'20' <= 100

Dave Brueck dave at pythonapocrypha.com
Thu May 1 20:34:07 EDT 2003


On Fri, 2 May 2003, [ISO-8859-1] Gerhard Häring wrote:

> Dave Brueck wrote:
> > [...] Put another way, if you give Python:
> >
> > s = '20'
> > t = 2
> > x = s * t
> >
> > How can it know that you expected 40 instead of '2020'?
>
> Sure, but if you give Pyhthon:
>
> s = '20'
> t = 2
> if s < 6:
> 	...
>
> like the OP did, Python should tempt the tempation to guess, like it
> usually does. The comparison operators should IMO be changed to raise a
> TypeError in this case.

But Python didn't really guess at anything - a guess would be implicitly
call int on the string or something. This is a well-documented "feature"
and really only causes problems when there is a bug _elsewhere_ in your
program.

> strings should only be comparable to other basestrings and numbers
> should only be comparable to other number types.
>
> Does anyone disagree?
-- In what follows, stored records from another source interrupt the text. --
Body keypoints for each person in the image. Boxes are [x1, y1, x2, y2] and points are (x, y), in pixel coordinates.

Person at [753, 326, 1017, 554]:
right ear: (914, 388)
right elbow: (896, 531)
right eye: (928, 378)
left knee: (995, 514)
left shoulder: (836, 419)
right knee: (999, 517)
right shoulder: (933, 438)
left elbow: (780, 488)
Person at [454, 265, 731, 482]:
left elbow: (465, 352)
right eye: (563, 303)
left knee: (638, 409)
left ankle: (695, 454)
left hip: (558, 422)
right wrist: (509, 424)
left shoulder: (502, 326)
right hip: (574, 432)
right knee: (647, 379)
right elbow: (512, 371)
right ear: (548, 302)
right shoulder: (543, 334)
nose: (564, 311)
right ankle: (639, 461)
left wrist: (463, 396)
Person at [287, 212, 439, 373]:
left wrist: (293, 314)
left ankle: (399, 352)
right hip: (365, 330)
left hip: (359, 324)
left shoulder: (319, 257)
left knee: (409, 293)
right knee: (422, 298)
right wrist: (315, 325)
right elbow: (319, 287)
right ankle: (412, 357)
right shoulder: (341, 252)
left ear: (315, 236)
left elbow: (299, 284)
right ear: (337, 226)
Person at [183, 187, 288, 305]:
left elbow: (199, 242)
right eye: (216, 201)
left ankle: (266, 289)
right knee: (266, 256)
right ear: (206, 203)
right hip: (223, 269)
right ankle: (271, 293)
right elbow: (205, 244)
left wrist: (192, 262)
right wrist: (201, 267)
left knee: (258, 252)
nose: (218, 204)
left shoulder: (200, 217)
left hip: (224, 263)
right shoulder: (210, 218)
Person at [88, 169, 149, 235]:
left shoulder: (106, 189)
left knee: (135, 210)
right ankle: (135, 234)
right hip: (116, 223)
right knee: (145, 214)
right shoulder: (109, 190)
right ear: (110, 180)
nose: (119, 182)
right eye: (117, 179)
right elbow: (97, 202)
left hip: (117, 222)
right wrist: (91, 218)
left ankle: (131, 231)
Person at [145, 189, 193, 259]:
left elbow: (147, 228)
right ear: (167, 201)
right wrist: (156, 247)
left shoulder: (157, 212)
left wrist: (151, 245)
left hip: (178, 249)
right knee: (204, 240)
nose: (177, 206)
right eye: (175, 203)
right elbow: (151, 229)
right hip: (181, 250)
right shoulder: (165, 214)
Why?

I disagree. :)

For one, to me the bug is elsewhere in the OP's program, not at the time
of the comparison, so I'm not sure that's a good enough reason to give up
flexibility.

More importantly, though, things like "allow comparisons only to other
number types" implies a stricter class hierarchy than may exist, so the
TypeError to me feels more like a band-aid. A real solution might be to
add protocols to Python (my object is file-like object, my object is a
number-like object, etc.), and then perhaps enforce some sort of rules
that say both operands must implement a common protocol.